Wednesday, June 24, 2009

Tehran's Tiananmen?

One of my favorite sources for China news, China Digital Times, has a new post that looks at the various comparisons between what is happening in Iran today and the events in Tiananmen Square 20 years ago, leading with the piece on this subject in the NYT today.  It also analyzes how events in Iran are playing in China.  I was particular interested in the piece by Evan Osnos in the New Yorker on how the Chinese blogosphere is commenting on events in Iran: 

There is an engaged, relatively mainstream population that is thinking seriously about what Iran’s experience says about China. Several bloggers, for instance, are using the unrest in Iran as a way to benchmark China’s movement toward democracy. Wu Jiaxiang, an intellectual and former researcher in the General Office of the Communist Party Central Committee wrote the other day:

For over ten years, Iran’s presidential elections have had turnout exceeding seventy percent, so much so that the closing hours had to be delayed until midnight. What does that show? It means that indifference towards democracy comes from the lack of democracy. There is no excuse for non-democracy.

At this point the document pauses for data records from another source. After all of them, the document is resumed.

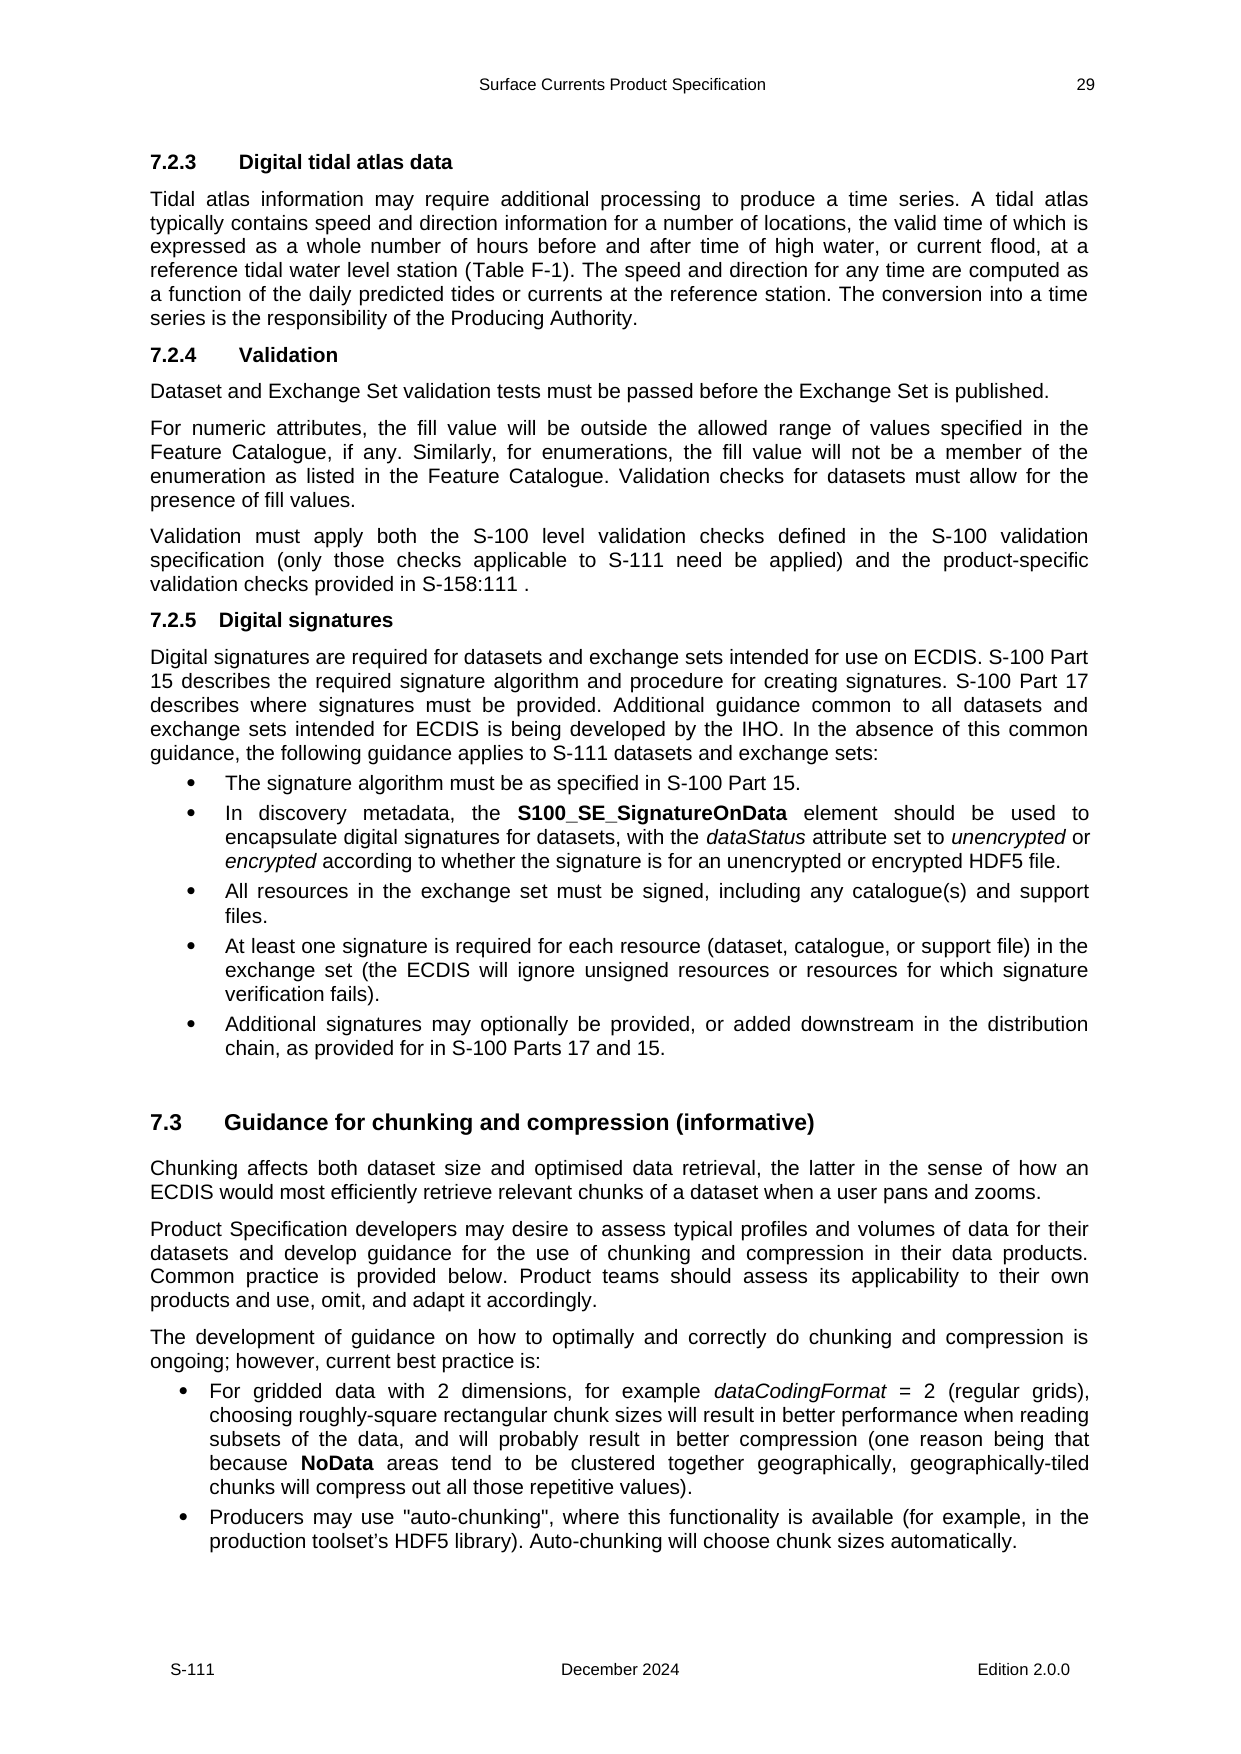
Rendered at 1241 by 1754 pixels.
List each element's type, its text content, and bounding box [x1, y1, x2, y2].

text The development of guidance on how to optimally and correctly do chunking and compression is ongoing; however, current best practice is: [150, 1325, 1090, 1373]
list All resources in the exchange set must be signed, including any catalogue(s) and support files. [187, 879, 1090, 927]
text Tidal atlas information may require additional processing to produce a time series. A tidal atlas typically contains speed and direction information for a number of locations, the valid time of which is expressed as a whole number of hours before and after time of high water, or current flood, at a reference tidal water level station (Table F-1). The speed and direction for any time are computed as a function of the daily predicted tides or currents at the reference station. The conversion into a time series is the responsibility of the Producing Authority. [150, 186, 1090, 330]
text Digital signatures are required for datasets and exchange sets intended for use on ECDIS. S-100 Part 15 describes the required signature algorithm and procedure for creating signatures. S-100 Part 17 describes where signatures must be provided. Additional guidance common to all datasets and exchange sets intended for ECDIS is being developed by the IHO. In the absence of this common guidance, the following guidance applies to S-111 datasets and exchange sets: [150, 645, 1090, 764]
list In discovery metadata, the S100_SE_SignatureOnData element should be used to encapsulate digital signatures for datasets, with the dataStatus attribute set to unencrypted or encrypted according to whether the signature is for an unencrypted or encrypted HDF5 file. [187, 801, 1090, 873]
list The signature algorithm must be as specified in S-100 Part 15. [187, 771, 1090, 795]
list At least one signature is required for each resource (dataset, catalogue, or support file) in the exchange set (the ECDIS will ignore unsigned resources or resources for which signature verification fails). [187, 934, 1090, 1006]
subtitle Validation [150, 343, 1090, 367]
text Dataset and Exchange Set validation tests must be passed before the Exchange Set is published. [150, 379, 1090, 403]
text Product Specification developers may desire to assess typical profiles and volumes of data for their datasets and develop guidance for the use of chunking and compression in their data products. Common practice is provided below. Product teams should assess its applicability to their own products and use, omit, and adapt it accordingly. [150, 1216, 1090, 1312]
list Producers may use "auto-chunking", where this functionality is available (for example, in the production toolset’s HDF5 library). Auto-chunking will choose chunk sizes automatically. [179, 1505, 1090, 1553]
subtitle Digital tidal atlas data [150, 150, 1090, 174]
list Additional signatures may optionally be provided, or added downstream in the distribution chain, as provided for in S-100 Parts 17 and 15. [187, 1012, 1090, 1060]
subtitle Digital signatures [150, 608, 1090, 632]
text Chunking affects both dataset size and optimised data retrieval, the latter in the sense of how an ECDIS would most efficiently retrieve relevant chunks of a dataset when a user pans and zooms. [150, 1156, 1090, 1204]
text Validation must apply both the S-100 level validation checks defined in the S-100 validation specification (only those checks applicable to S-111 need be applied) and the product-specific validation checks provided in S-158:111 . [150, 524, 1090, 596]
list For gridded data with 2 dimensions, for example dataCodingFormat = 2 (regular grids), choosing roughly-square rectangular chunk sizes will result in better performance when reading subsets of the data, and will probably result in better compression (one reason being that because NoData areas tend to be clustered together geographically, geographically-tiled chunks will compress out all those repetitive values). [179, 1379, 1090, 1499]
text For numeric attributes, the fill value will be outside the allowed range of values specified in the Feature Catalogue, if any. Similarly, for enumerations, the fill value will not be a member of the enumeration as listed in the Feature Catalogue. Validation checks for datasets must allow for the presence of fill values. [150, 416, 1090, 511]
subtitle Guidance for chunking and compression (informative) [150, 1109, 1090, 1135]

Mao Anlin, another blogger, goes one step further:

Even Iran, such a religious country, has had so many years of elections. Candidates can squabble, the results can be questioned, the legislature can talk, and Khamenei can keep right on working. We [in China] insist on appointing every single candidate in advance, even for the chief of Macau. This is more than a little lagging behind Iran.

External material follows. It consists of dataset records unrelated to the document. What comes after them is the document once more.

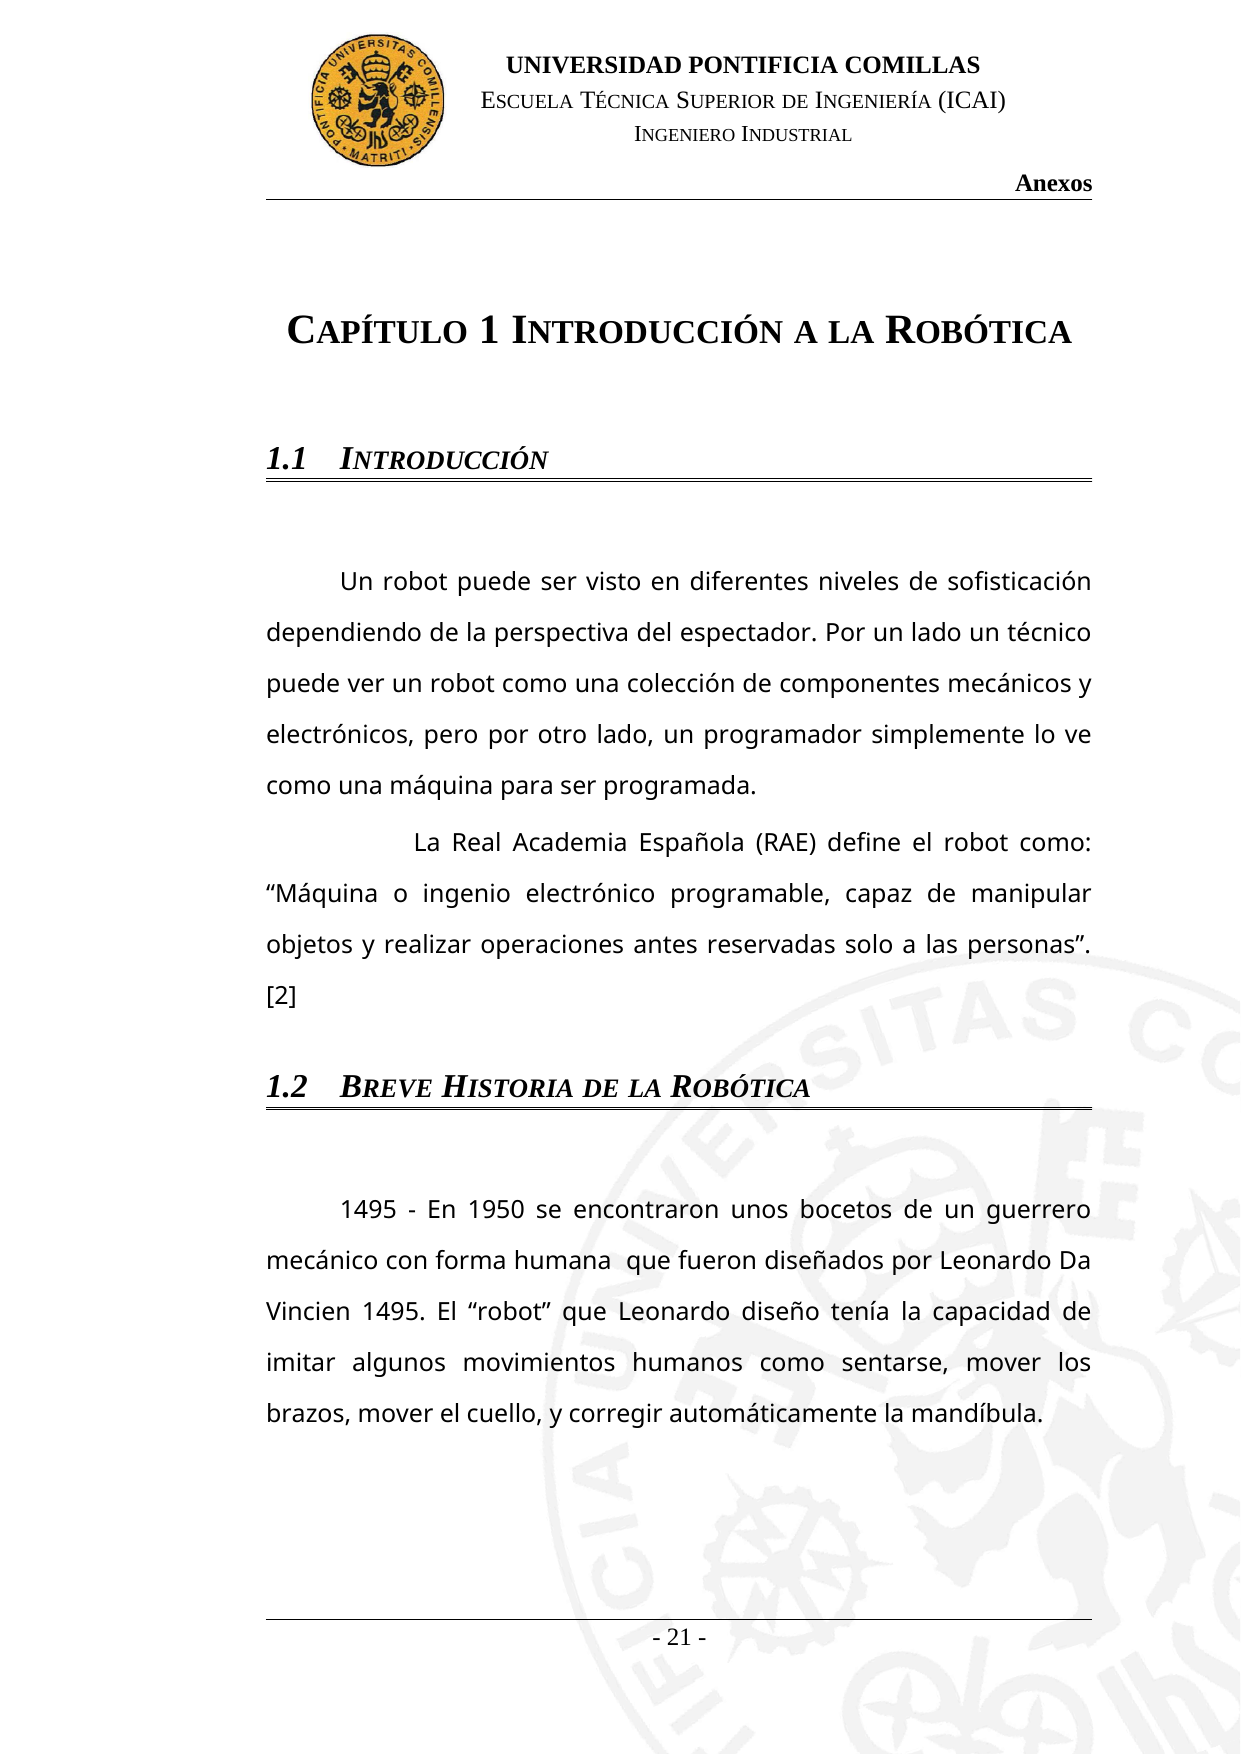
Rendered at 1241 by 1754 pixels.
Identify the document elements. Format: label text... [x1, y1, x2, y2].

subtitle Introducción [266, 438, 1092, 478]
text La Real Academia Española (RAE) define el robot como: “Máquina o ingenio electrónico programable, capaz de manipular objetos y realizar operaciones antes reservadas solo a las personas”. [2] [266, 825, 1092, 1012]
subtitle Introducción a la Robótica [266, 305, 1092, 353]
text 1495 - En 1950 se encontraron unos bocetos de un guerrero mecánico con forma humana que fueron diseñados por Leonardo Da Vincien 1495. El “robot” que Leonardo diseño tenía la capacidad de imitar algunos movimientos humanos como sentarse, mover los brazos, mover el cuello, y corregir automáticamente la mandíbula. [266, 1192, 1092, 1430]
text Un robot puede ser visto en diferentes niveles de sofisticación dependiendo de la perspectiva del espectador. Por un lado un técnico puede ver un robot como una colección de componentes mecánicos y electrónicos, pero por otro lado, un programador simplemente lo ve como una máquina para ser programada. [266, 563, 1092, 801]
subtitle Breve Historia de la Robótica [266, 1066, 1092, 1107]
picture [362, 799, 1241, 1754]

This is fascinating - Chinese "establishment" commentariat noticing that China has a democracy deficit IN COMPARISON TO IRAN.  

If nothing else, this kind of thing continues to give me some hope that the cramped realism that most policymakers fall into when it comes to China will prove as narrow and, ultimately, incorrect as it did predicting both political events in Iran and how US policy should look.